Ada banyak propaganda di internet berseliweran bahwa yang Israel lakukan bukan invasi tapi hak mereka melindungi kedaulatannya sendiri. Okelah kalau propaganda Israel mengatakan kalau mereka melindungi diri dari Hamas dan Hamas itu adalah teroris dan sebagainya, serta Hamas menggunakan tameng sipil. Mengapa kemudian tentara Israel harus membunuhi orang-orang tidak berdosa? Mengapa mereka harus bom rumah sakit, mengapa mereka harus bom sekolah, rumah-rumah, masjid, gereja, panti asuhan? Itulah mengapa dunia mulai tergerak mengecam kebiadaban pasukan Israel, terutama Perdana Menteri Israel Benyamin Netanyahu yang memutuskan invasi ini.
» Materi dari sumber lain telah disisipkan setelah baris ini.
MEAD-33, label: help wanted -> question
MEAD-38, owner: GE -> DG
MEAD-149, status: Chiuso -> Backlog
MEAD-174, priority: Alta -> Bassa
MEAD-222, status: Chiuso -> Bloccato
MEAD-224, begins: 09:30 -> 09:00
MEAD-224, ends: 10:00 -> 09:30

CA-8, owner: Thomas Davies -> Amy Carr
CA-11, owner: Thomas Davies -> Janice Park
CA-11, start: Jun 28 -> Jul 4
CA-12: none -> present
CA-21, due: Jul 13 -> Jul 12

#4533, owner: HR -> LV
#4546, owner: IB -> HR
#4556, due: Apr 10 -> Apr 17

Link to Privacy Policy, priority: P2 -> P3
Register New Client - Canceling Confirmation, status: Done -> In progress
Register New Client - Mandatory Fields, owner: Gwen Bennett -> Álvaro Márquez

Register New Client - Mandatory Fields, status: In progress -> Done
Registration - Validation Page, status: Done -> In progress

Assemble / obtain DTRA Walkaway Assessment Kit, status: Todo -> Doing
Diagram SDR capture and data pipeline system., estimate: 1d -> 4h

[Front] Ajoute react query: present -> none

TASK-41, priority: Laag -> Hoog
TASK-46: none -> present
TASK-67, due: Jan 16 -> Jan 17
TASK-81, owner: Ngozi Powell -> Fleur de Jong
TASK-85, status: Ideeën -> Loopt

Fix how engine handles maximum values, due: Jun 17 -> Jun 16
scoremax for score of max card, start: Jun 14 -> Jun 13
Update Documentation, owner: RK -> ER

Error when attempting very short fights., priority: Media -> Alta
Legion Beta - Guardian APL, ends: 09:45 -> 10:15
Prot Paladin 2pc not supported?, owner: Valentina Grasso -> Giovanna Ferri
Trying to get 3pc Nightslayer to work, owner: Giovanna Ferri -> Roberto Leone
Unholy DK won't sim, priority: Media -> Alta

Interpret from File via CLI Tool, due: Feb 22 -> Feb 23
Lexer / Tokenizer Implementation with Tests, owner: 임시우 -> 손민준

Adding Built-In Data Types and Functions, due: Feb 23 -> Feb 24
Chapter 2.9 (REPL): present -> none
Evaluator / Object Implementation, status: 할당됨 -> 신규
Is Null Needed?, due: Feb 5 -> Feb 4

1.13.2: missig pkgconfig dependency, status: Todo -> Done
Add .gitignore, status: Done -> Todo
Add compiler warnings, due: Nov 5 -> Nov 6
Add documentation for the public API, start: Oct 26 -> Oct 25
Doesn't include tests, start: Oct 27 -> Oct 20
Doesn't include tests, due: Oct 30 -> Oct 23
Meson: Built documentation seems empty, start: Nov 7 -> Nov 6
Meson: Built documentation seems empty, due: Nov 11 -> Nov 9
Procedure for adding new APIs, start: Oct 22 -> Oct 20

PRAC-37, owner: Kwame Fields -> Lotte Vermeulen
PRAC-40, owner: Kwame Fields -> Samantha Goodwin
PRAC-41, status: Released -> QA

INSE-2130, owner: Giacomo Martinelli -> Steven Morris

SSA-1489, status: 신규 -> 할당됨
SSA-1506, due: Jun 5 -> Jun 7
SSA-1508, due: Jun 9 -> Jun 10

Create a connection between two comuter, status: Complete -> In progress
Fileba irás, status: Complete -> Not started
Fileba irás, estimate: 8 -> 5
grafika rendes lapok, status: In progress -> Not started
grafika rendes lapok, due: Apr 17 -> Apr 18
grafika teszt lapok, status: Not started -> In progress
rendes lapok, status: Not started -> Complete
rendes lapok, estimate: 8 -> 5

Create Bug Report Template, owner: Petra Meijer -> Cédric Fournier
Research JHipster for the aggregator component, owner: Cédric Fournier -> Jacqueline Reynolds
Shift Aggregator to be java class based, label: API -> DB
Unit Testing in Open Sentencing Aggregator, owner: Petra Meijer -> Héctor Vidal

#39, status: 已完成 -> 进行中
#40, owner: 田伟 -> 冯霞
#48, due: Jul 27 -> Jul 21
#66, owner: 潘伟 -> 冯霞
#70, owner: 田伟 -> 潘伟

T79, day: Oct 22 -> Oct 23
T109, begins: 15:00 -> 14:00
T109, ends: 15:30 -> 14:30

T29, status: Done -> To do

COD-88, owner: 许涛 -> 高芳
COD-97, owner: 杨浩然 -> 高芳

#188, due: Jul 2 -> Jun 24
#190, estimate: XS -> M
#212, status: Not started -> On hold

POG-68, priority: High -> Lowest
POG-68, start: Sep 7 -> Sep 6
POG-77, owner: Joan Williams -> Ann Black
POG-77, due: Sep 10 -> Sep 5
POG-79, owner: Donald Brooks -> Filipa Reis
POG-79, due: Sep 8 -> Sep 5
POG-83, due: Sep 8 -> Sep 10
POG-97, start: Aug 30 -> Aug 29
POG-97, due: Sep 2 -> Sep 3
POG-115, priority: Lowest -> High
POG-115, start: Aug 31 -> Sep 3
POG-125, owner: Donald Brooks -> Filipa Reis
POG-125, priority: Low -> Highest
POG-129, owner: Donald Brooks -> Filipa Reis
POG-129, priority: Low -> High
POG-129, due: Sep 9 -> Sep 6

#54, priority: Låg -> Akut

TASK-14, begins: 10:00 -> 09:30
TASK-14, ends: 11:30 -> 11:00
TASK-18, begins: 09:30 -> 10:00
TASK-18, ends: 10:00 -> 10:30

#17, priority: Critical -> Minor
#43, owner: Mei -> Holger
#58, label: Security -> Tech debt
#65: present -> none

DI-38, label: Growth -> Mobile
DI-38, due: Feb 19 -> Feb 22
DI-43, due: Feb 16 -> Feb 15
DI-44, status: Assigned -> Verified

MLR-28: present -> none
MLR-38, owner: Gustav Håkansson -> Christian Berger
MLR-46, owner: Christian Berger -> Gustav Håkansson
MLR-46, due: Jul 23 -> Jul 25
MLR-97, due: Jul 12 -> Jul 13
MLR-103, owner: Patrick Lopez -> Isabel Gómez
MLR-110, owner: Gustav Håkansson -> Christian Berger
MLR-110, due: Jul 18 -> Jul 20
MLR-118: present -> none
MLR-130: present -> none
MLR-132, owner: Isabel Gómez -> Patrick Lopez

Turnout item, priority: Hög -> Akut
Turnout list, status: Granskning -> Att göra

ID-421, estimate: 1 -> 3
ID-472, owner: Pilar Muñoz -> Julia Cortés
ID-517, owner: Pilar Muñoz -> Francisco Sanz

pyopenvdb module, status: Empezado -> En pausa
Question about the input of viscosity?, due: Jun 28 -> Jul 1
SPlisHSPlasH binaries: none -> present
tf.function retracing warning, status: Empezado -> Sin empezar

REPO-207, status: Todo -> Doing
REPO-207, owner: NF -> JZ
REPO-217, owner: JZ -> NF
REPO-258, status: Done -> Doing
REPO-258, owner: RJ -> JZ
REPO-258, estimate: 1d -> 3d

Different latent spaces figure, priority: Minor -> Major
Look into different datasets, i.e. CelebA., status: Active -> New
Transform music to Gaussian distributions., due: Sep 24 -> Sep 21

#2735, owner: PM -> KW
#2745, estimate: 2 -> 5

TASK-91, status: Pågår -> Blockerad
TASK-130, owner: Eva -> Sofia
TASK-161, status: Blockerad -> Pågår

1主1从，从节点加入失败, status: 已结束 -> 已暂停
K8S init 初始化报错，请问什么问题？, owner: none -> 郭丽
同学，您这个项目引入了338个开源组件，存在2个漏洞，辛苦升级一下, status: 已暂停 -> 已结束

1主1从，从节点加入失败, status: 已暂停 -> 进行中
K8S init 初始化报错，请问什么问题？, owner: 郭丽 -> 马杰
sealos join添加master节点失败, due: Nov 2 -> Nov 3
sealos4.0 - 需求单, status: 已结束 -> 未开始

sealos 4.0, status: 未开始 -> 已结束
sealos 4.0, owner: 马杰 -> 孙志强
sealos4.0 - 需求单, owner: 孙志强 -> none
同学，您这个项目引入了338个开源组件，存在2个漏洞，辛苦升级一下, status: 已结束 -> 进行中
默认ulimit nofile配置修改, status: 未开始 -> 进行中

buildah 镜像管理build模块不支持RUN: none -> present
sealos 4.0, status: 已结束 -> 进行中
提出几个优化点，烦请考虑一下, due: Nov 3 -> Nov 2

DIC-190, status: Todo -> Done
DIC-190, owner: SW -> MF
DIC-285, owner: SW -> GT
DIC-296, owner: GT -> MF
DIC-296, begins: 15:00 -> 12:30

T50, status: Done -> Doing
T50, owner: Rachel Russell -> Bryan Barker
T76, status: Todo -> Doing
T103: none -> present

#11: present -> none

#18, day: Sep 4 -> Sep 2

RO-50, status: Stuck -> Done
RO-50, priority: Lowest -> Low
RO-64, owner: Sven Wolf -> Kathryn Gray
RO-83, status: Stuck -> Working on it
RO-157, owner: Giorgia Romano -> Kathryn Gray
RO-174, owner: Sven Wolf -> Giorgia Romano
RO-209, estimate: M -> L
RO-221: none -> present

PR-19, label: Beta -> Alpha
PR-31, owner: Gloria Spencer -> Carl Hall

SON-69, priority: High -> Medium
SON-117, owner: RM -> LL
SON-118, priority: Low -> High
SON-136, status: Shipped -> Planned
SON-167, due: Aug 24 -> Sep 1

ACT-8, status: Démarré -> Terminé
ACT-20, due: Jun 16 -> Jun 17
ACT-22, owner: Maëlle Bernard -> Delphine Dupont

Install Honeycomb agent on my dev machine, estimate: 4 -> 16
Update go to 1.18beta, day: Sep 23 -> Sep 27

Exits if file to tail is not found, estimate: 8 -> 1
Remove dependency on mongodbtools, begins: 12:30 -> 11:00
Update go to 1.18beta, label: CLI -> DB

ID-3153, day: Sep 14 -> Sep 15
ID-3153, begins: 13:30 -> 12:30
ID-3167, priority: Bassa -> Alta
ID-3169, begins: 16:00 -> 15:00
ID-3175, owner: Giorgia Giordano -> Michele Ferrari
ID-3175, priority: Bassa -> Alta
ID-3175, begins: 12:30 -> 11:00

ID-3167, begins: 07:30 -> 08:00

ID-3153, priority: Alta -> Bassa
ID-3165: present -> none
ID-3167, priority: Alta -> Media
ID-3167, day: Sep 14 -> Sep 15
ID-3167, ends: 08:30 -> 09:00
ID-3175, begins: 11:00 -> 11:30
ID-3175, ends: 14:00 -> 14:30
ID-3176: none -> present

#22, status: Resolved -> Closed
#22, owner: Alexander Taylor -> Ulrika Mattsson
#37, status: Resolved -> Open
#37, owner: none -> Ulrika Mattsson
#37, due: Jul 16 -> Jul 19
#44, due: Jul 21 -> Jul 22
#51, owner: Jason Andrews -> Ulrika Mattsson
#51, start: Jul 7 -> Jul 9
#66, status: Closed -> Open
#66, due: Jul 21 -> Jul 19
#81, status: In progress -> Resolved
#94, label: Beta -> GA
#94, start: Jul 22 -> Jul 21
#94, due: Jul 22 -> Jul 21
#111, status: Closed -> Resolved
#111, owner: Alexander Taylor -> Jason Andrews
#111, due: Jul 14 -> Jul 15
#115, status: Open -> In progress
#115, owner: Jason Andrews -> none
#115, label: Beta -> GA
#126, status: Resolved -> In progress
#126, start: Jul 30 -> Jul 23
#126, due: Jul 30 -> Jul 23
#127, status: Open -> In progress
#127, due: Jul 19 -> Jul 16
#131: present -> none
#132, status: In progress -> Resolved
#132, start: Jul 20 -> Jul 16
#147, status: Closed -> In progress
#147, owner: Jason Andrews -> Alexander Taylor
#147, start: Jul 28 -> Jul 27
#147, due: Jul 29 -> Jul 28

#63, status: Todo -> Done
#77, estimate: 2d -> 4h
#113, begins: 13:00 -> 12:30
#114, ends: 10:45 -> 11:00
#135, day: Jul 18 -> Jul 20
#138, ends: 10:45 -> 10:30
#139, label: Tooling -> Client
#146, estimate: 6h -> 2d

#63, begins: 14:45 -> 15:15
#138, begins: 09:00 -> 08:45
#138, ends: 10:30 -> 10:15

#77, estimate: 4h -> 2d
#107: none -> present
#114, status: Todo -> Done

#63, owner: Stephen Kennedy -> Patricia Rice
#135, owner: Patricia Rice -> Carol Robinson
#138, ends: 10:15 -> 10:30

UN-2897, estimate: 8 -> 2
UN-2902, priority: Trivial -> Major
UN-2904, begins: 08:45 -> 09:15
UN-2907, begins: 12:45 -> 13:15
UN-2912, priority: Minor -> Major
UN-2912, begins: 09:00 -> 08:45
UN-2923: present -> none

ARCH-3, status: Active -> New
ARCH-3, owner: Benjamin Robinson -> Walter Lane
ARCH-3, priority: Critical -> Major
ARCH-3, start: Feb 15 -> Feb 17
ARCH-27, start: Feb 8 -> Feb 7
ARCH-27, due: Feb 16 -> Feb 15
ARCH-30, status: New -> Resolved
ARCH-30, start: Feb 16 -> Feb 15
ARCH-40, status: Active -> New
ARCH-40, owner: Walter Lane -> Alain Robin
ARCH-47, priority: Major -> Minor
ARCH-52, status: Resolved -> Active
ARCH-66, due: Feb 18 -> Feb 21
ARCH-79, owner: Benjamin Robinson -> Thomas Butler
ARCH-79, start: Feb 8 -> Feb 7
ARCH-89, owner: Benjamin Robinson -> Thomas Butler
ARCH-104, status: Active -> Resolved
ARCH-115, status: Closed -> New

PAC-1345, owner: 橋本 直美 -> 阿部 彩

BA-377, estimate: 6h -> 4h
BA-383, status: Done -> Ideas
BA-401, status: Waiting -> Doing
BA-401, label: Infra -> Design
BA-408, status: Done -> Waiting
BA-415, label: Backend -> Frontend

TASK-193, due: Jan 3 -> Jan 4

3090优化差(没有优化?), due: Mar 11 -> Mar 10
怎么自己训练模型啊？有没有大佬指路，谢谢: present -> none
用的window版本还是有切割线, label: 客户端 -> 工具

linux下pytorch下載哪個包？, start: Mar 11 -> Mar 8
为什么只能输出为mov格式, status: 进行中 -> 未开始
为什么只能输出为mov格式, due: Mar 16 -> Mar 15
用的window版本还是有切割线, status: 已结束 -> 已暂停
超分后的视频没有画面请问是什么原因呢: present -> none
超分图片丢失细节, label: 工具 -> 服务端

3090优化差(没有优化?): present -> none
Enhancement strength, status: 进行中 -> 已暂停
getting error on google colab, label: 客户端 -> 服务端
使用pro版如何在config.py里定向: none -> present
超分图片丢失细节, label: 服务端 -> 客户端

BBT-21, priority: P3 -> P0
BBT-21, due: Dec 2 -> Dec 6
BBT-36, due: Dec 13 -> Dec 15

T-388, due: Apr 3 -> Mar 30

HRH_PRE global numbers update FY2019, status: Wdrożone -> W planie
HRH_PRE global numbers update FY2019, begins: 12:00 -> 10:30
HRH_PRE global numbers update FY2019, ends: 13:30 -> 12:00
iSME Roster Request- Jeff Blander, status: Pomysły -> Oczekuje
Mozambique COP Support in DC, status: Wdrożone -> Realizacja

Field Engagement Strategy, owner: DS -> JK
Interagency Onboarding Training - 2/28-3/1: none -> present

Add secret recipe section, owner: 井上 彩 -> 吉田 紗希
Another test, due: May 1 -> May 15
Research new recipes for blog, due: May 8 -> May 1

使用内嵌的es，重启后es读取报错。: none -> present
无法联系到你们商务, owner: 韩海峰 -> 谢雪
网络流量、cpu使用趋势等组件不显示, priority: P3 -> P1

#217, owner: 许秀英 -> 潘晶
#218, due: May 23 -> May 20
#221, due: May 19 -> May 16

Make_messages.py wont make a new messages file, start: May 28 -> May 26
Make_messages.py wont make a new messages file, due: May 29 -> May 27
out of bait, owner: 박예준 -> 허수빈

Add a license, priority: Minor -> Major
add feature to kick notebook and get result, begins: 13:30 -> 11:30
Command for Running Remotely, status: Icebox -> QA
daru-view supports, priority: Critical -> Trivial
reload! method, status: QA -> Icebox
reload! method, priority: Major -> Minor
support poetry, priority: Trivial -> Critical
Sehingga aksi-aksi mengecam Israel dan mendukung Palestina muncul di berbagai negara, termasuk negara-negara yang selama ini mendukung Israel seperti di Amerika Serikat, Jerman, Perancis, Inggris, dan sebagainya. Rakyat di negeri-negeri tersebut tidak rela uang pajak mereka dipakai untuk membiayai kebiadaban tentara Israel, serta mengecam dukungan pemerintahan mereka terhadap Israel. Bahkan seruan untuk boikot produk yang dianggap mendukung Israel dan seruan disinvestasi (menarik investasi) di Israel, mulai kencang.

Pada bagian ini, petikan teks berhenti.